DEVLET BİLİYOR MU?: İddiaya göre Atatürk’ün yakın çevresi bunu biliyor ama saklıyordu. Sır 1993’te Çakıroğlu ailesinin açtığı tapu davasıyla ifşa oldu. Davada Atatürk bağlantısı ortaya çıkınca dönemin Genelkurmay Başkanı Necip Torumtay apar-topar Malatya’ya gidip belgeleri topladı ve Ankara’da kozmik odaya sakladı.” Ancak Radikal Gazetesi’ndeki bu bilgiyle Necip Torumtay’ın Genelkurmay Başkanlığı yaptığı dönem uyuşmuyor. Çünkü Orgeneral Necip Torumtay Genelkurmay Başkanlığı görevini 1987-1990 tarihleri arasında yapmıştı. Bayhan’ın öne sürdüğü iddia Türkiye’de, Atatürk üzerine bilimsel araştırma yapan saygın tarihçiler tarafından pek ciddiye alınmadı.

MANEVİ KIZI DA DUYMUŞ

Geçen günlerde kaybettiğimiz manevi kızı Ülkü Adatepe de Atatürk'ün Malatyalı olduğunu 2007'de doğrulamış.Yeni Haber gazetesine verdiği demeçte, ailesinin Malatya'dan göç ettiğini Ata'nın evinde duyduğunu aktarmış.

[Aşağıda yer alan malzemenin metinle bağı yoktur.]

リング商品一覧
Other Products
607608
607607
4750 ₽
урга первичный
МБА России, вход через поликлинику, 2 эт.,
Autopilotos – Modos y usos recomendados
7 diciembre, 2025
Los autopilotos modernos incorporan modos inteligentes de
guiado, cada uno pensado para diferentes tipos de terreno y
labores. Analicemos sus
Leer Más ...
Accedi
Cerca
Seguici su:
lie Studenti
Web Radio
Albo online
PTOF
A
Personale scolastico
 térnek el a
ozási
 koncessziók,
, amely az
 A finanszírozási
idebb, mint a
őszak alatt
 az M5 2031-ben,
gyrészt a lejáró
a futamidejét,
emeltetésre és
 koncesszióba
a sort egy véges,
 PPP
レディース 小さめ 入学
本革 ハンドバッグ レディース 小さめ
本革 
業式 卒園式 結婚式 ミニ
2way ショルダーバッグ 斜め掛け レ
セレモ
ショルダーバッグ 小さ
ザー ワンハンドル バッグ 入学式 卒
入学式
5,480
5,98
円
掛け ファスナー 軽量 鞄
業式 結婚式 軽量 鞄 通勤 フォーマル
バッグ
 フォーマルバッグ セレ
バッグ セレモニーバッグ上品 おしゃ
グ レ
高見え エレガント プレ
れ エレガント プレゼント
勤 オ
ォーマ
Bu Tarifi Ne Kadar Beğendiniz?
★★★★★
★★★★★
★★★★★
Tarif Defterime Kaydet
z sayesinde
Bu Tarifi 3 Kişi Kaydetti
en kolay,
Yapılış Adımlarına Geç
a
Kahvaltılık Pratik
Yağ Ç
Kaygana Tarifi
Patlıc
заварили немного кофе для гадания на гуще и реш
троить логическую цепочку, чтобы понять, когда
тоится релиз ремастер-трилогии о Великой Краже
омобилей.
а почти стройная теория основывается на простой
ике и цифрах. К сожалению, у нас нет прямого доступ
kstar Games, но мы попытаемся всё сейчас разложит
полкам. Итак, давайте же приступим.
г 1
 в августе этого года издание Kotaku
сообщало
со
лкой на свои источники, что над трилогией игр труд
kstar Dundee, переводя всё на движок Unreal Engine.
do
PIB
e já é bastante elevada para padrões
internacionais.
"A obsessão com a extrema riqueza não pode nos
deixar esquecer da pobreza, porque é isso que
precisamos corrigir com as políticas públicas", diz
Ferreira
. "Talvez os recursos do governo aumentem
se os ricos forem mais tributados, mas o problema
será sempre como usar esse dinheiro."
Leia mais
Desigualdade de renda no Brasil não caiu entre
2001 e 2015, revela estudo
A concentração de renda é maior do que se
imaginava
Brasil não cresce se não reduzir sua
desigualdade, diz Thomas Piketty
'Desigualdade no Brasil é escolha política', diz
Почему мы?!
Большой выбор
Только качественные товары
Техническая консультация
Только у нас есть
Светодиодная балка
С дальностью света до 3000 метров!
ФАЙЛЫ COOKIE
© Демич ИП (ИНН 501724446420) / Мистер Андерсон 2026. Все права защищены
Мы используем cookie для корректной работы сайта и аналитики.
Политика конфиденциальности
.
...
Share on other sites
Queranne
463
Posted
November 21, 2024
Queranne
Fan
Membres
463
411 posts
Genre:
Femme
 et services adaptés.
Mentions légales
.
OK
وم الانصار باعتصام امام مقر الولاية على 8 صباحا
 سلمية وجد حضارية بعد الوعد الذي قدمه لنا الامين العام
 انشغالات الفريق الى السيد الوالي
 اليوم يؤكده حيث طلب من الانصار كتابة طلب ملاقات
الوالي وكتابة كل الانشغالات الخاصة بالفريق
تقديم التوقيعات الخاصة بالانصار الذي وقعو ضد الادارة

Atatürk’ün Selanik’e küçük yaşlarda Malatya’dan gittiği, anne ve babasının da farklı kişiler olduğuna ilişkin iddialar gündeme bomba gibi düştü. Atatürk’ün hayat öyküsüne dönük tartışma doğuracak yeni bilgiler de ortaya çıktı. Bunlardan en çarpıcı olanı, geçen günlerde trafik kazasında hayatını kaybeden Atatürk’ün ‘manevi kızı’ Ülkü Adatepe’nin sözleri. Adatepe’nin yılda iki kez Malatya’ya gittiği söyleniyor. Bu gidişlerin birisi de 2007 yılı ekim ayına denk geliyor. Malatya’da protokolün katıldığı bir ‘Cumhuriyet Balosu’ düzenleyen Adatepe, dikkat çekici bir açıklama yapıyor. Adatepe, “Atatürk ’ün ailesi Malatya’dan Selanik’e gitti. Ata’nın evinde bu konuşmayı duydum” diye demeç veriyor. Bu açıklama, 10 Ekim 2007 tarihinde Malatya Yeni Haber gazetesinde yayımlanıyor.

UZMANLAR NE DEDİ?

‘Bunların doğru olması imkansız’

Prof. Dr. Mehmet Saray (Atatürk Araştırma Merkezi Eski Başkanı)

- “Böyle bir iddiayı hiç duymadım. Tarih ilmini icra eden insanlar, Atatürk gibi Türk ve Dünya tarihine damga vurmuş bir insanla ilgili çalışıyorsa, yerli yabancı bütün kaynaklara bakarak yazmak ve objektif davranmak durumundadır. Dr. Ali Güler’in çalışması gayet bilimseldir. Atatürk’ün ailesinin Balkanlara Konya, Karaman’dan gittiğini belgelemiştir. Atatürk yapısındaki bir insan olay neyse onu söylerdi. Ailesinin bir kısmının Türkiye’de kaldığını açıklardı. Bu iddianın doğru olması mümkün değil.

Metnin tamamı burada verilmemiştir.